Petaluma Valley Hospital nurses engage in a one day strike, Wednesday June 13, 2012 in front of the hospital on McDowell Blvd. North in Petaluma. The nurses are protesting changes to on call-pay and scheduling. (Kent Porter / Press Democrat) 2012

Petaluma nurses stage hospital strike

About 100 nurses at Petaluma Valley Hospital staged a one-day walk-out Wednesday, the first labor strike in the hospital's 30-year history.

The hospital responded by bringing in replacement nurses on five-day contacts, essentially locking out the union nurses for four days.

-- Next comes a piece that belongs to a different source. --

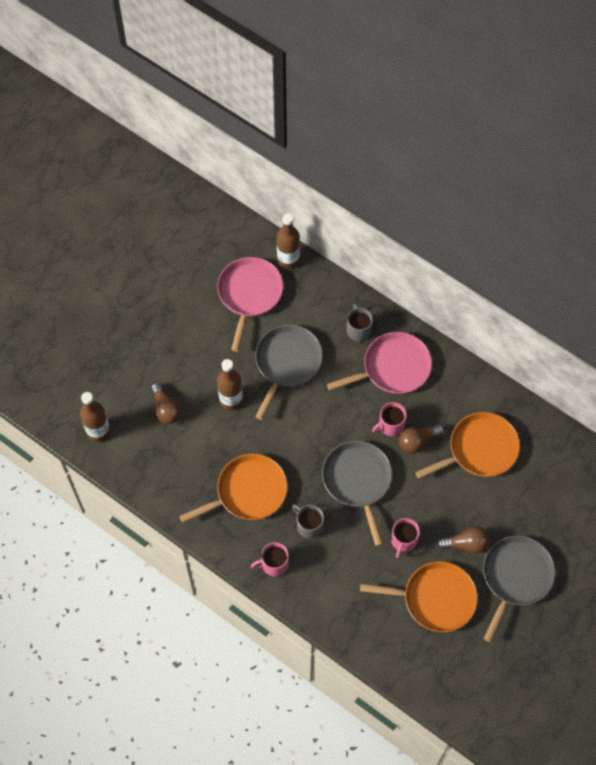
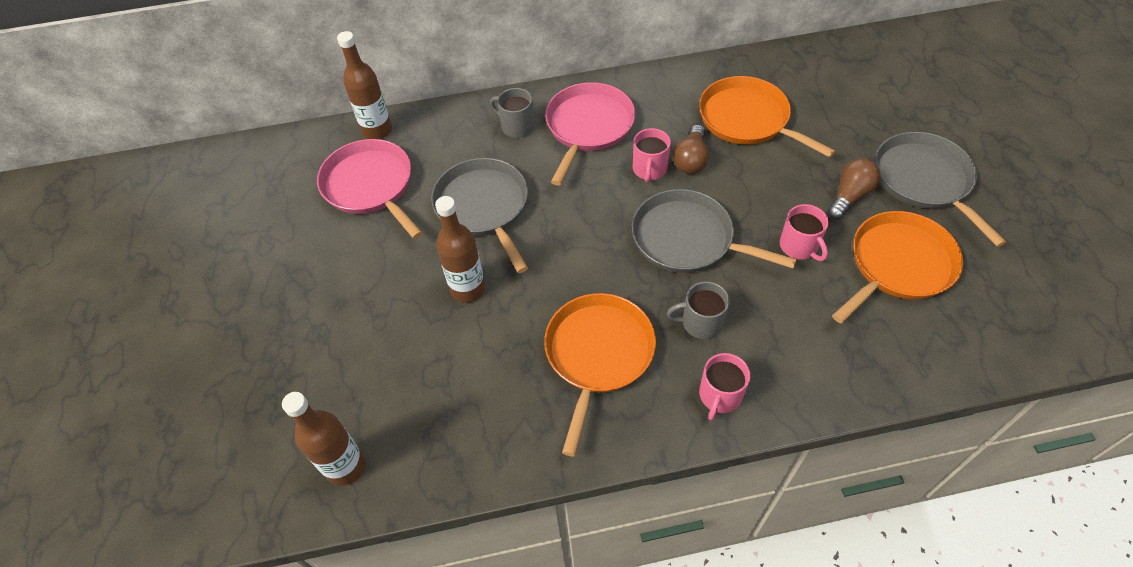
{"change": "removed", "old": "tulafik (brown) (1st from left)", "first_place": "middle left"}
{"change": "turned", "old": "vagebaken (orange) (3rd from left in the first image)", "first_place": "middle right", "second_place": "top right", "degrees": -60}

The members of the California Nurses Association said they were protesting significant cuts to stand-by pay for on-call nurses, as well as mandatory on-call scheduling they said threatens patient safety.

The union represents about 160 registered nurses at Petaluma Valley Hospital, which is operated by St. Joseph Health, Sonoma County.

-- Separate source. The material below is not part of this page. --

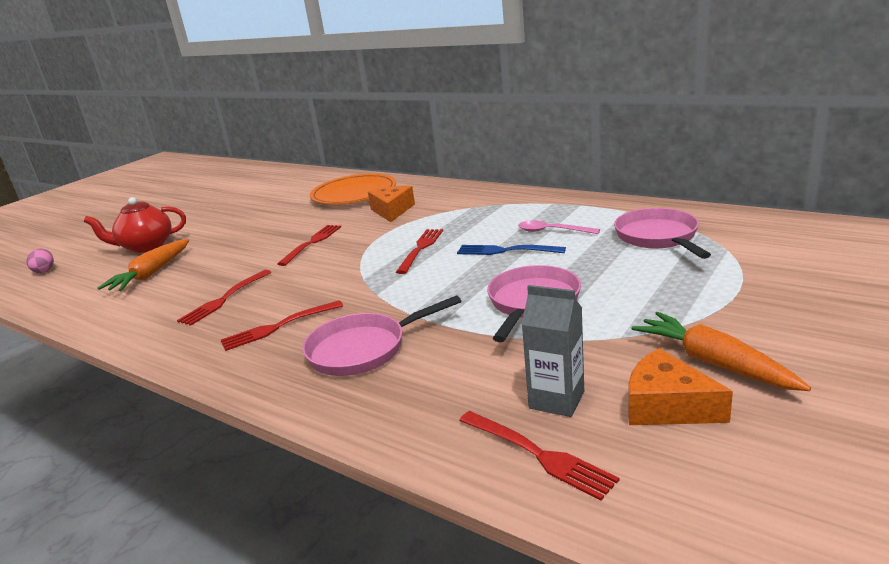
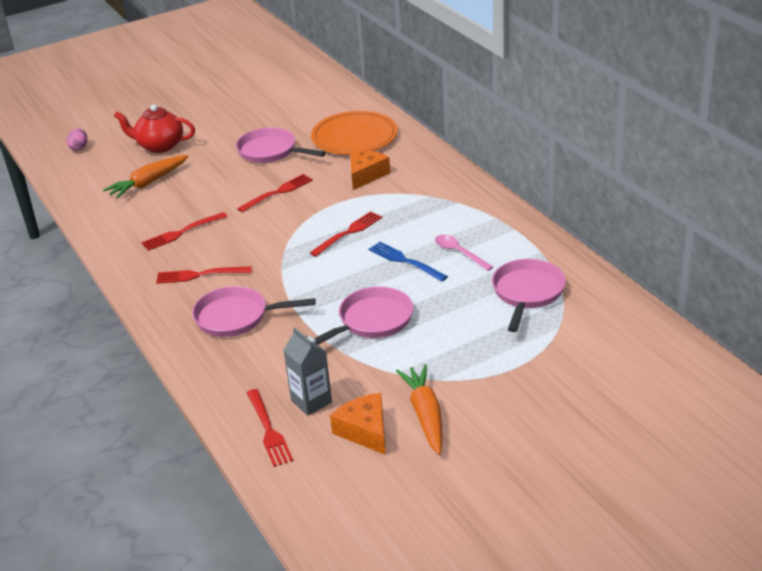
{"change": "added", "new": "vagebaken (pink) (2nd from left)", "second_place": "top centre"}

St. Joseph officials said the hospital, with an in-patient load Wednesday of less than 40, was safely staffed with contract replacement nurses and some union nurses who crossed the picket line.

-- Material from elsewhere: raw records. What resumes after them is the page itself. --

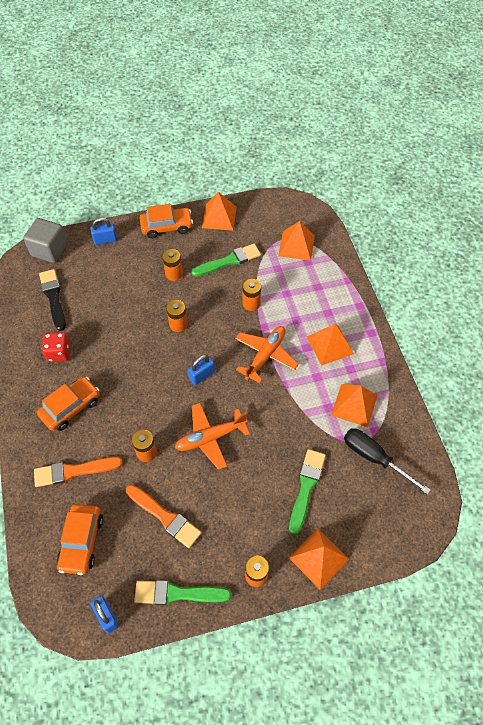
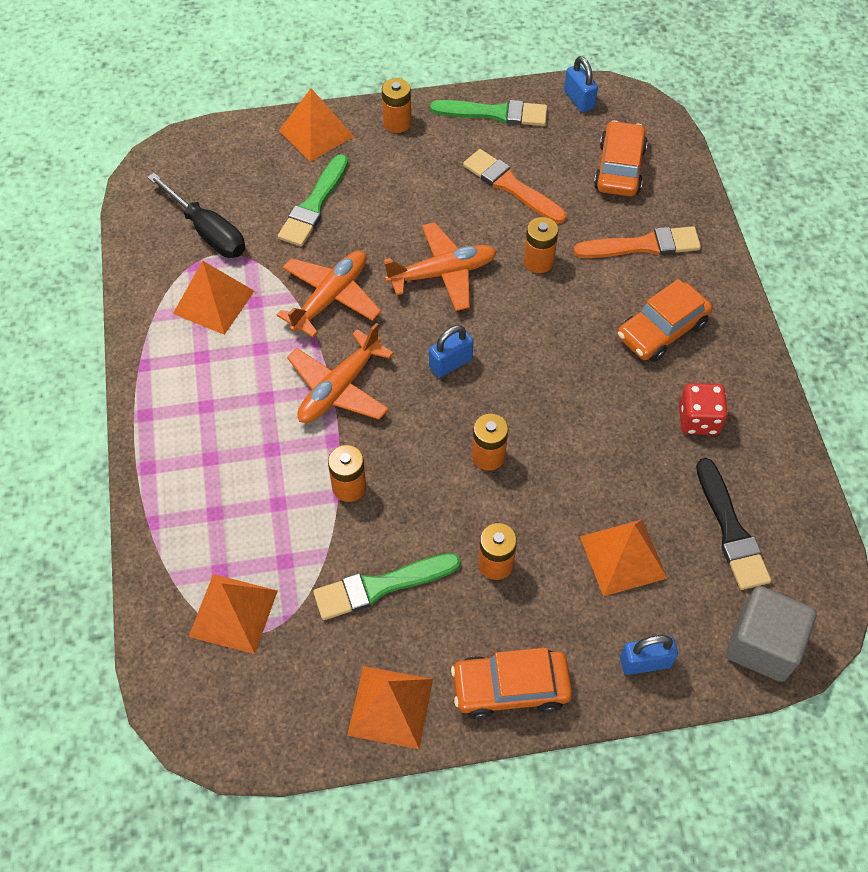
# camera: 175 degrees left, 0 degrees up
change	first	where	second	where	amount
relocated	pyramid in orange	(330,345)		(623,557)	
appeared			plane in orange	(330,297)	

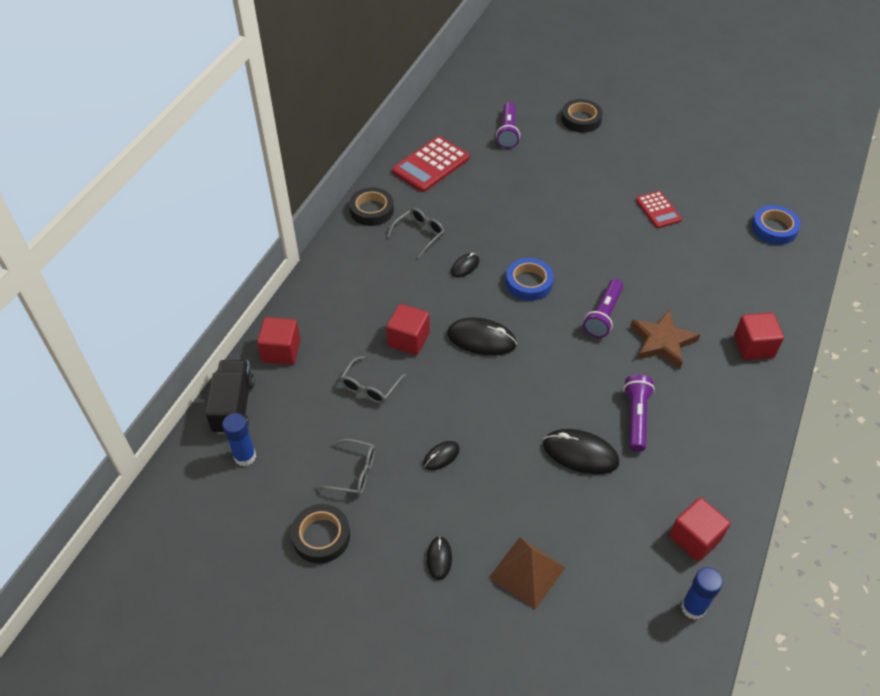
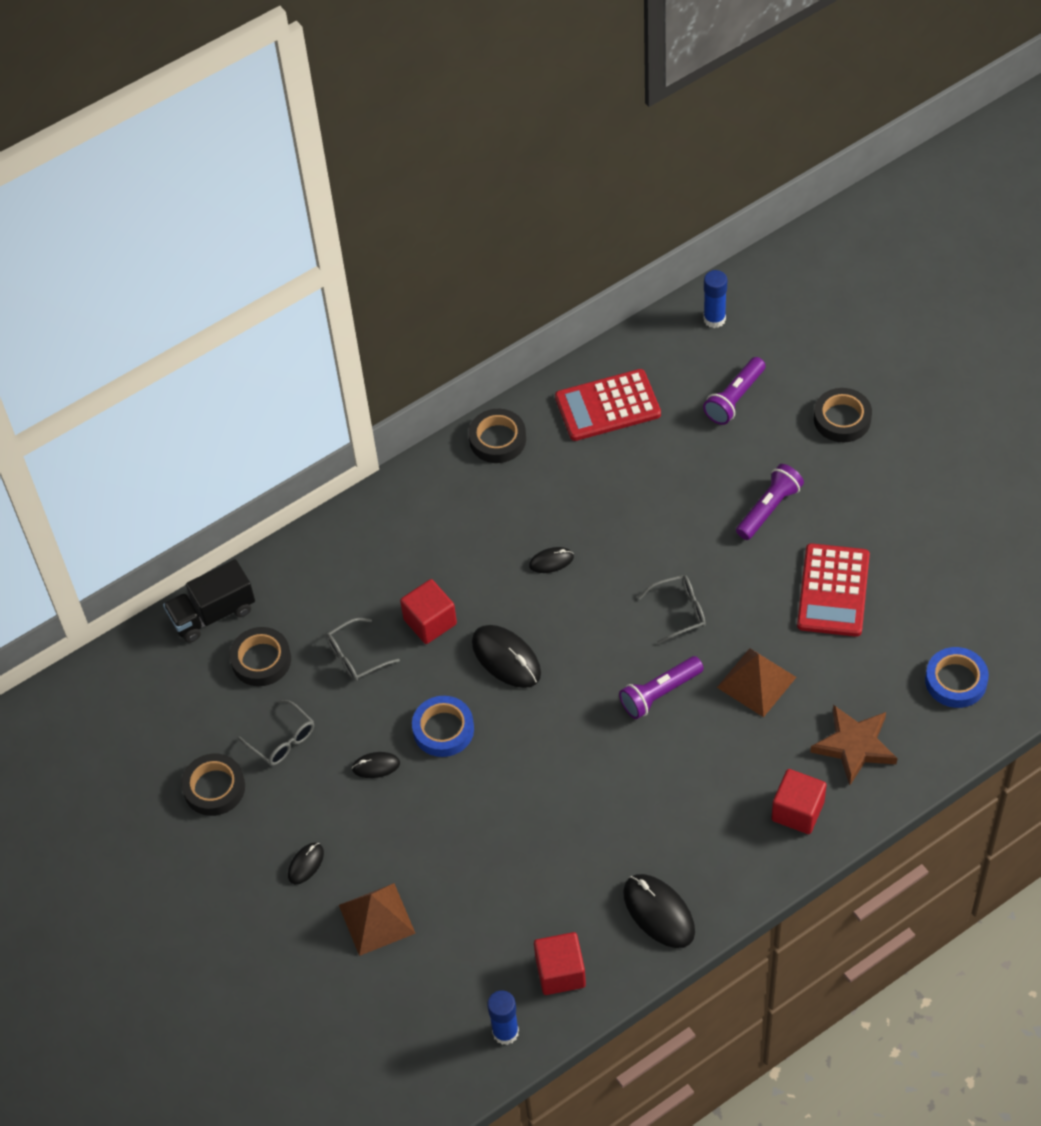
# camera: 35 degrees right, 5 degrees up
change	first	where	second	where	amount
spun	truck in black	(234,406)		(212,614)	150 degrees counterclockwise
relocated	glue stick in blue	(245,456)		(714,319)	
missing	cube in red	(281,351)			
relocated	glasses in grey	(419,234)		(679,611)	
relocated	tape in blue	(529,283)		(443,729)	
relocated	mouse in black	(580,454)		(658,912)	
relocated	flashlight in purple	(636,417)		(769,509)	
relocated	star in brown	(662,342)		(854,746)	
size	calculator in red	(658,210)		(833,591)	x1.63
appeared			tape in black	(261,660)	
appeared			pyramid in brown	(756,682)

"We are continuing to provide the same high quality, safe patient care that we provide every day," said Debra Miller, vice president of human resources for St. Joseph.

Miller said that union nurses who chose to cross the picket line were offered shuttle service to the hospital. Union officials estimated about 14 union nurses chose not to strike and showed up for work.

"We had a few who crossed the picket line and they brought them in vans with the windows covered like we were going to take their first born," said Kitty Brown, a registered nurse who works in the medical surgical unit and who also is a union negotiator.

Throughout the day, nurses stood near the entrance to the hospital, on the corner of North McDowell Boulevard and Lynch Creek Way, some of them fueled by a diet of donuts, pizza and coffee. They held up picket signs as cars, trucks and trailers drove by honking their horns.

When the last contract was approved, nurses agreed to discuss the issue of stand-by pay as a "reopener," separate from negotiations over the union's labor agreement. Formal talks on the next contract are expected to begin three months before the current contract expires in December.

On May 13, during the interim negotiations, the hospital imposed a 40 percent cut to stand-by pay, which had been 50 percent of a nurses' regular pay. The change dropped it to 30 percent of pay. Nurses responded by refusing to fill scheduled on-call shifts. These shifts were previously filled by the nurses on a volunteer basis.

Jane Read, vice president of operations at Petaluma Valley Hospital, said that patient saftey rules require the hospital to have nurses on-call during periods when there are no scheduled surgeries. She said the cuts affect only 25 percent of nurses. That action triggered the strike, nurses said.

Hospital officials say the resulting stand-by pay rate for the average nurse is about $21 an hour. But some picketing nurses said Wednesday that the average standby pay pay would be more like $17 an hour.

For a nurse with children, that rate is not much more than what she must pay a baby sitter to be available should the nurse be called to work on 20 minutes notice.

Nurses said they wanted St. Joseph to negotiate stand-by pay as part of the upcoming contract negotiations. "All we wanted was to bring it to the table and trade A for B and B for C," said Karen Becker, a nurse who works in the post-anesthesia care unit.

Read, however, said the hospital "loses money every single month" and that in order to keep the hospital financially sound, "we need to make some economic changes. We can't wait."

Miller said those nurses who did not show up for work Wednesday would not be allowed to come back for five days because the agency the hospital uses to provide replacement nurses requires a five-day minimum contract.